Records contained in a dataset
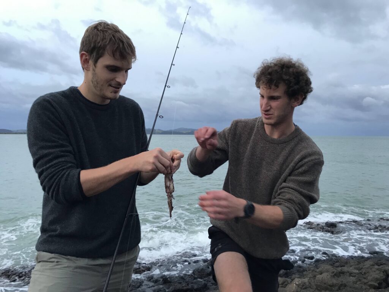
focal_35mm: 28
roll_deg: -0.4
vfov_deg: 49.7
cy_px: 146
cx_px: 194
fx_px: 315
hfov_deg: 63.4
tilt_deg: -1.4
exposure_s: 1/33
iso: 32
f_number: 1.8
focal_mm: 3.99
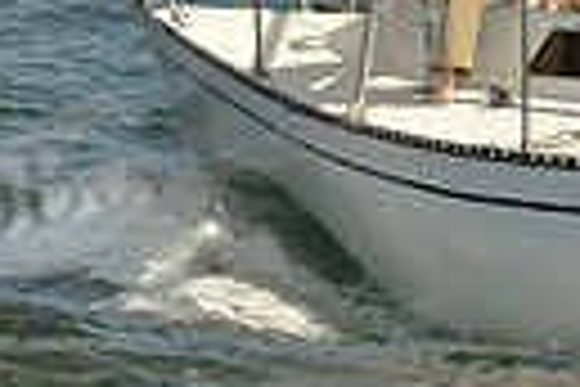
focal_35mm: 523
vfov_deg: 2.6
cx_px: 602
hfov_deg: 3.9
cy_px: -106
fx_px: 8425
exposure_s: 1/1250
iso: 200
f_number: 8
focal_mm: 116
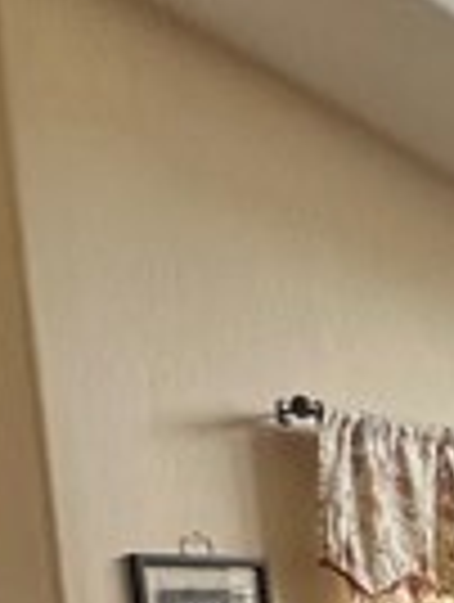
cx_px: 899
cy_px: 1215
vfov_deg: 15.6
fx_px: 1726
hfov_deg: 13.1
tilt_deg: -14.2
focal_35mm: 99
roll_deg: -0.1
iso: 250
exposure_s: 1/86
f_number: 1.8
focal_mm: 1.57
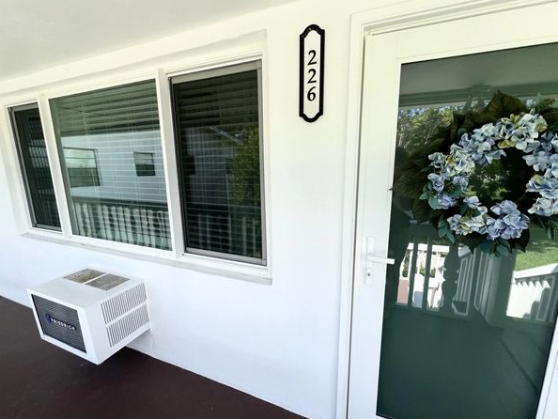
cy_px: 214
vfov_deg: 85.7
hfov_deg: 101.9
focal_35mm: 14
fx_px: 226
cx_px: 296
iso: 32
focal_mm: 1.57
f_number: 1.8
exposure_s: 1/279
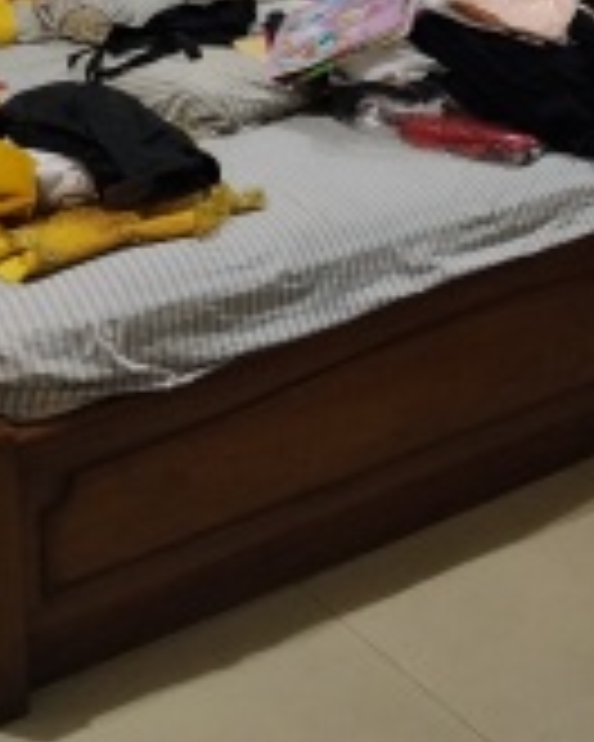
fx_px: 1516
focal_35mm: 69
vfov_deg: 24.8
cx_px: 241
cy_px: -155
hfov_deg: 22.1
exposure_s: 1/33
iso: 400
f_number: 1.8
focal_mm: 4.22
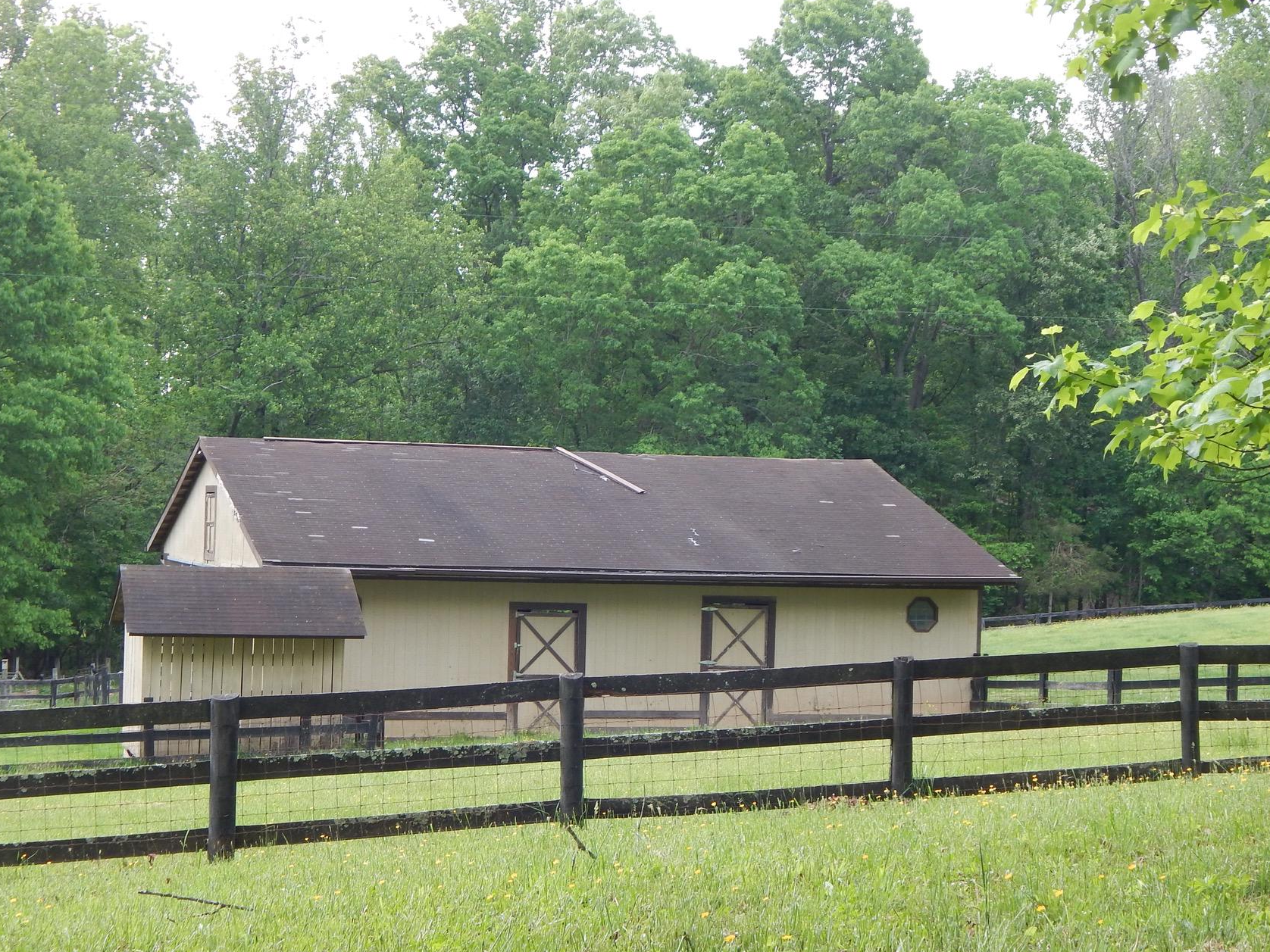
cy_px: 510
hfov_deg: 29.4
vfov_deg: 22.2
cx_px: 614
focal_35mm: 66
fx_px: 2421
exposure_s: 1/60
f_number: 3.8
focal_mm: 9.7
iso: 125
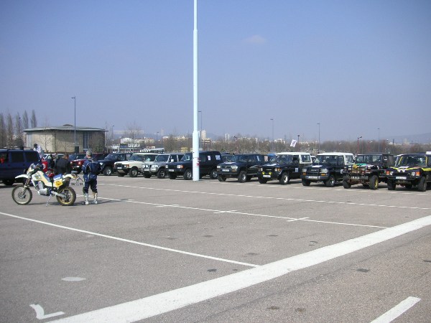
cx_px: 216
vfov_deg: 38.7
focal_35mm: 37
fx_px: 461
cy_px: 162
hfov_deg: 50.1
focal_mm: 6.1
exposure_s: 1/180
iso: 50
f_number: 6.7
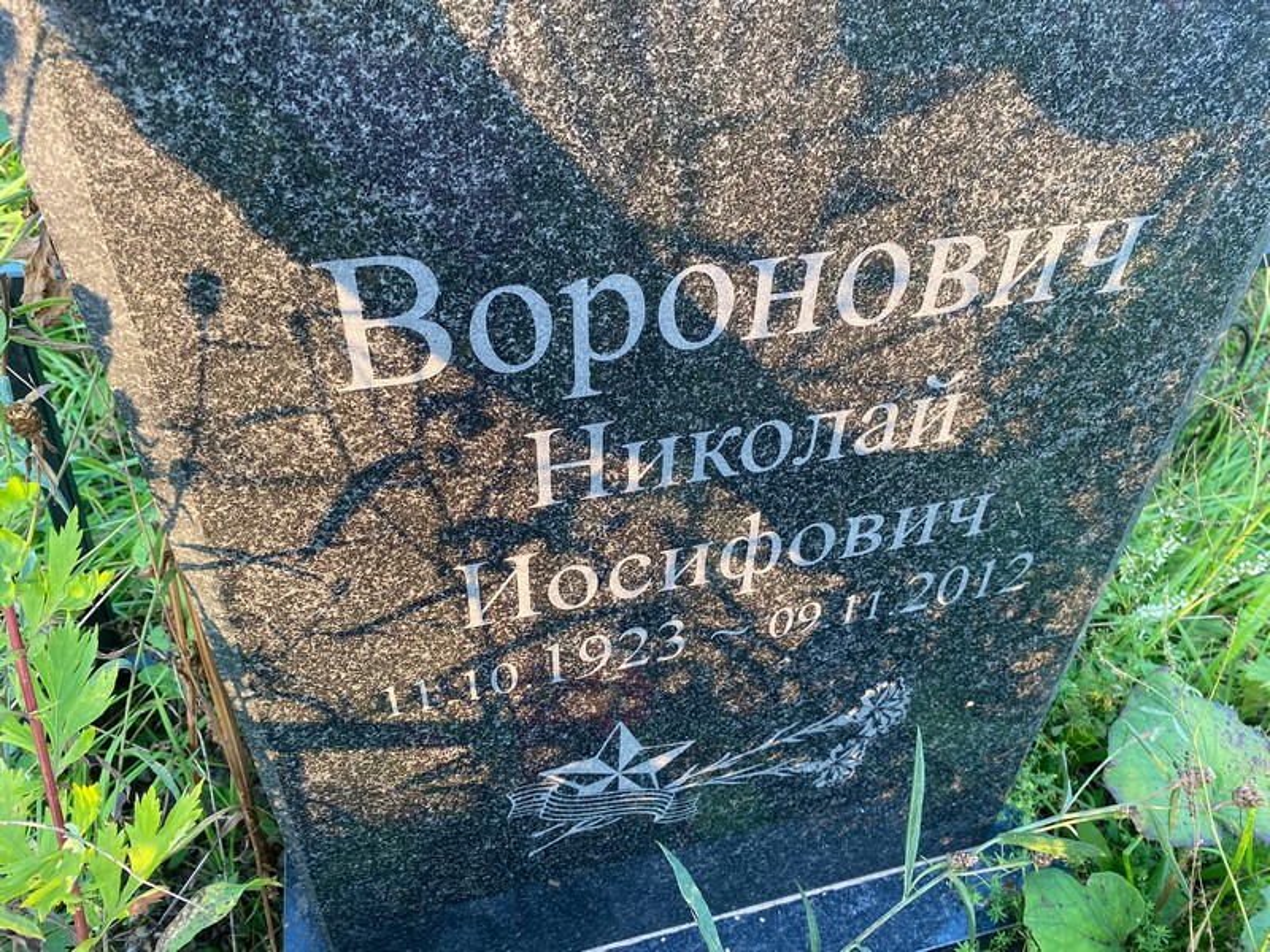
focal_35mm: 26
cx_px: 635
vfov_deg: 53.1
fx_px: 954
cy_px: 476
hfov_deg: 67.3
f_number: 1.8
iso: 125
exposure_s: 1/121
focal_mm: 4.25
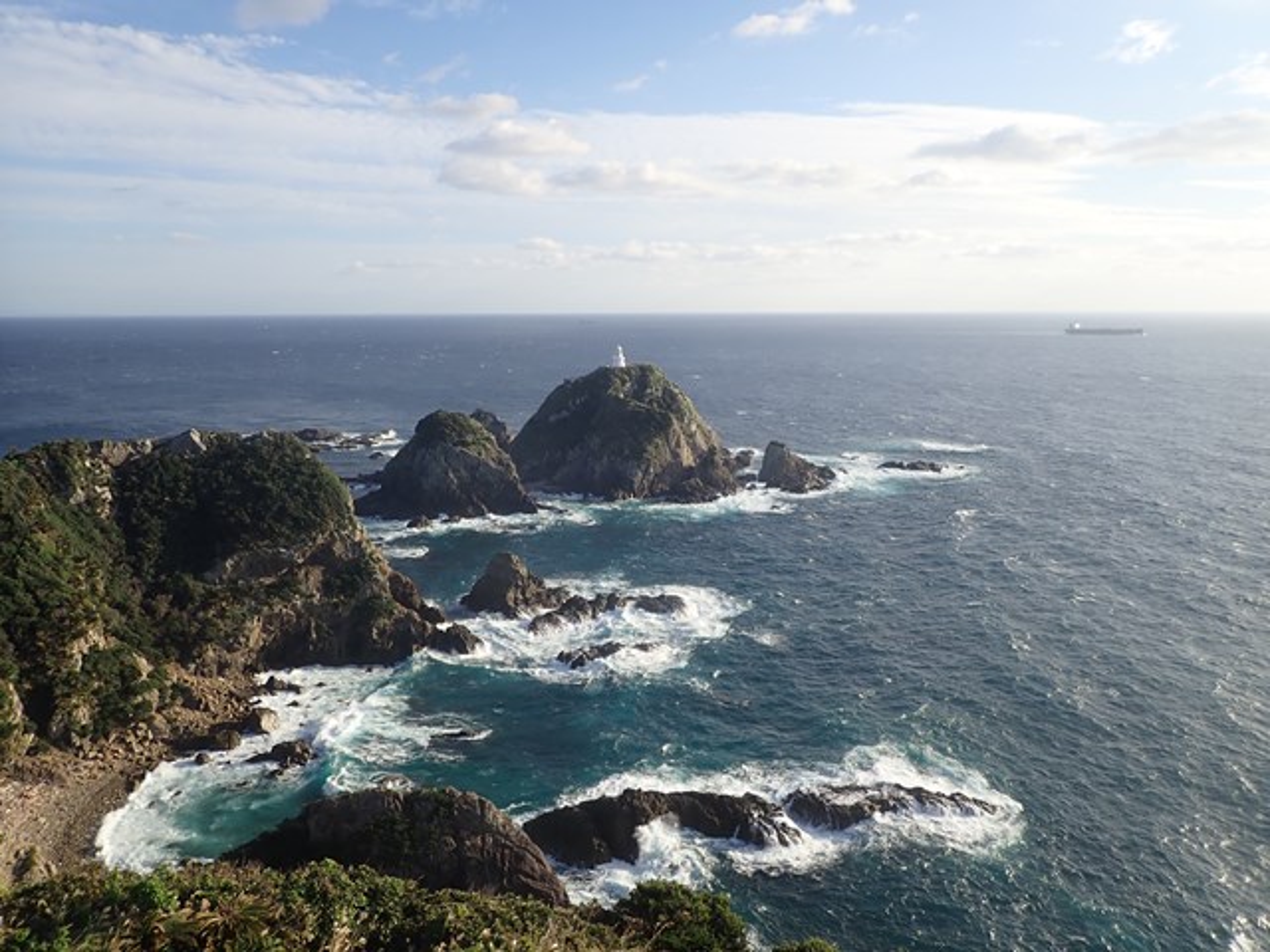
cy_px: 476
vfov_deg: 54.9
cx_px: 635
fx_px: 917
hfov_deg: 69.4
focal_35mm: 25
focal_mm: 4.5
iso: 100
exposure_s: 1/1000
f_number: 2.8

* [Exercise]:
Transcribe every line in the entries above, taking out only the images.

* [Task solution]:
focal_35mm: 28
roll_deg: -0.4
vfov_deg: 49.7
cy_px: 146
cx_px: 194
fx_px: 315
hfov_deg: 63.4
tilt_deg: -1.4
exposure_s: 1/33
iso: 32
f_number: 1.8
focal_mm: 3.99
focal_35mm: 523
vfov_deg: 2.6
cx_px: 602
hfov_deg: 3.9
cy_px: -106
fx_px: 8425
exposure_s: 1/1250
iso: 200
f_number: 8
focal_mm: 116
cx_px: 899
cy_px: 1215
vfov_deg: 15.6
fx_px: 1726
hfov_deg: 13.1
tilt_deg: -14.2
focal_35mm: 99
roll_deg: -0.1
iso: 250
exposure_s: 1/86
f_number: 1.8
focal_mm: 1.57
cy_px: 214
vfov_deg: 85.7
hfov_deg: 101.9
focal_35mm: 14
fx_px: 226
cx_px: 296
iso: 32
focal_mm: 1.57
f_number: 1.8
exposure_s: 1/279
fx_px: 1516
focal_35mm: 69
vfov_deg: 24.8
cx_px: 241
cy_px: -155
hfov_deg: 22.1
exposure_s: 1/33
iso: 400
f_number: 1.8
focal_mm: 4.22
cy_px: 510
hfov_deg: 29.4
vfov_deg: 22.2
cx_px: 614
focal_35mm: 66
fx_px: 2421
exposure_s: 1/60
f_number: 3.8
focal_mm: 9.7
iso: 125
cx_px: 216
vfov_deg: 38.7
focal_35mm: 37
fx_px: 461
cy_px: 162
hfov_deg: 50.1
focal_mm: 6.1
exposure_s: 1/180
iso: 50
f_number: 6.7
focal_35mm: 26
cx_px: 635
vfov_deg: 53.1
fx_px: 954
cy_px: 476
hfov_deg: 67.3
f_number: 1.8
iso: 125
exposure_s: 1/121
focal_mm: 4.25
cy_px: 476
vfov_deg: 54.9
cx_px: 635
fx_px: 917
hfov_deg: 69.4
focal_35mm: 25
focal_mm: 4.5
iso: 100
exposure_s: 1/1000
f_number: 2.8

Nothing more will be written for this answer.